Ad un certo punto del libro il narratore muore, tenendo stretto al petto il diario di Ahmed del quale non ha potuto rivelare la fine. Sono, così, i suoi uditori a sostituirsi a lui, ma ognuno racconta un finale diverso della storia, non tanto nell’esito, che è in fondo la morte dell’ermafrodito, quanto nelle modalità dell’evento. Finché l’ultimo uditore, una donna di nome Foutima, sembra voglia rivelare di essere ella stessa Ahmed, purtuttavia sopravvissuta alla sua stessa storia.

In “Creatura di sabbia” Tahar Ben Jelloun mette in evidenza la pena della vita femminile, la cancellazione della donna, la disperazione della stessa che, nel suo potere di mettere al mondo e dare la vita, è incapace di partorire un maschio, l’orrore del padre, che si vede riempire la casa di figlie femmine, creature disprezzate e respinte, e alla nascita dell’ottava alleva quest’ultima come fosse un maschio per avere l’erede che salverà la famiglia, i beni, l’onore. Nei paesi islamici del Nord Africa (e non solo del Nord Africa) forse fino agli anni ’60 – ’70 del secolo scorso vi predominava una tale cultura e una tale mentalità diciamo “farcita” di superstizioni e di pregiudizi che del vero Islam hanno ben poco.

Chi mai avrebbe detto (o perfino immaginato), nei primi anni Ottanta del Novecento, quando il libro venne pubblicato in Francia per la prima volta, che la “centralità” di un romanzo come “Creatura di sabbia” sarebbe andata oltre il decennio, e oltre ancora, fino ai decenni successivi del ventunesimo secolo, quando la teoria, o ideologia gender, di genere sarebbe diventata predominante nel mondo (almeno quello occidentalizzato), divenendo quasi uno status permanente? Ah è proprio vero che gli scrittori e i poeti nelle loro opere anticipano i tempi a venire e che la loro “vista lunga” spesso spazia addirittura nei secoli futuri!

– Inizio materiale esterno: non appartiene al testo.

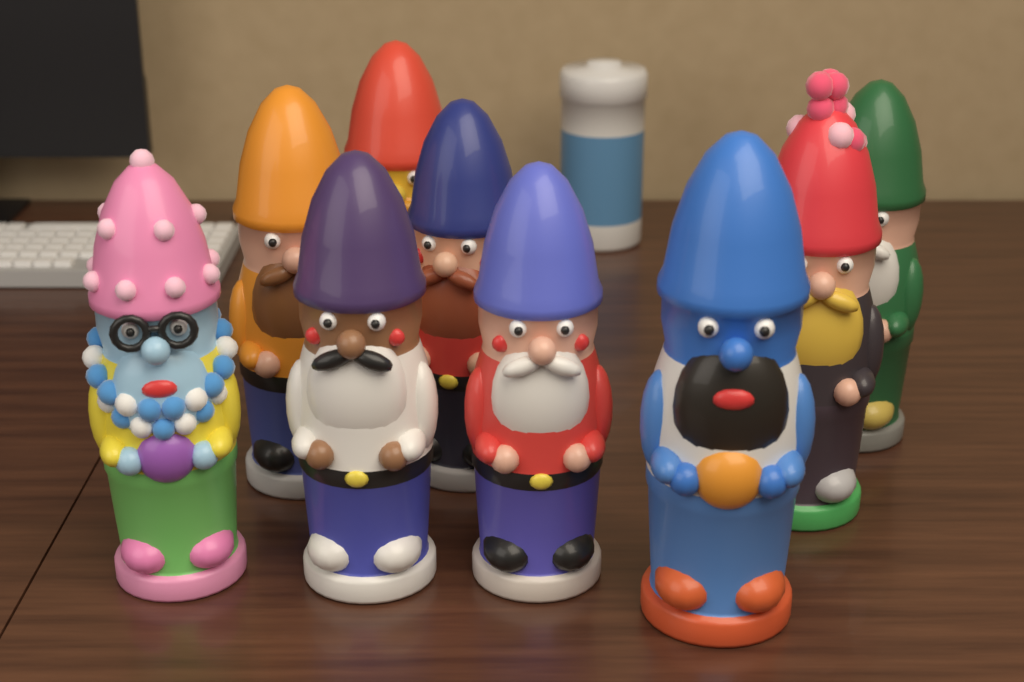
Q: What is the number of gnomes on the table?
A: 9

“Creatura di sabbia” di Tahar Ben Jelloun  può permettersi ancora la magia, descrittiva come stilistica come poetica, de “Le mille e una notte”, pur in un’epoca segnata dalla società liquida di baumiana lettura, chiara conferma della sempre utilità del raccontare, della letteratura anche in tempi di Intelligenza Artificiale e di robotica umanizzata ormai in fase di avanzamento.